Jump! a Crisalide. Debutta al festival di Forli il nuovo lavoro di Opera Bianco

La compagnia Opera Bianco ha messo in scena al Festival Crisalide di Forlì un lavoro che chiama in causa la figura del clown e le sue molte sfaccettature.

La caduta se vista sottosopra diventa un salto, un tentativo di volo”, scrive così Vincenzo Schino che insieme a Marta Bichisao, ha creato Jump!, lavoro costruito prima in residenza a Rovereto, poi a Forlì e visto al suo debutto al festival Crisalide. Ne è passata di materia dagli ultimi lavori di Opera: ora il gruppo si chiama Opera Bianco. È meno urgente la figura del perturbante che galleggia nel nero dell’immaginario onirico, si studia piuttosto il ritmo “dell’uomo in dialogo con il ritmo del mondo”.

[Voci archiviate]
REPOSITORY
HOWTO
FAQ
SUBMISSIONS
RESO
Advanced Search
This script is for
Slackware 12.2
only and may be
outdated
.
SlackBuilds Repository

**CONSEGNA**: Prosegui l'articolo su Jump! di Opera Bianco dopo l'ultima frase riportata.

**RISPOSTA**:
Eppure Jump! attraversa figure care a Schino-Bichisao: il clown, l’Augusto, Buster Keaton, Chaplin. Proprio il recupero del clown è il sostrato, un grumo materico orientato in due direzioni. Da una parte il clown come modello dell’attore inseguito da Lecoque, figura che unisce il mito de l’artiste en saltimbanque a quello della Commedia dell’Arte e dell’attore orientale. Questa figura è prototipo e allo stesso tempo archetipo della recitazione, del to do, che è diverso dal to act come suggerisce il video in scena. È quel clown regolato dalla grammatica di Nani Colombaioni, dalle teorie manualistiche di Coupeau.
L’altra direzione, la più evidente, è quella del clown come lo descriveva Starobinski: “vittima innocente, replica parodistica della passione. Colui che prende gli schiaffi, il doppio emblematico del Cristo oltraggiato”. Un trapasso di immagini percorre di fatto le figure sulla scena: la Saltimbanca di Baudelaire, i clown feriti e sofferenti di Rouault, l’Arlecchino morto di Picasso, lo Charlot del Circo, Calvero di Luci della ribalta.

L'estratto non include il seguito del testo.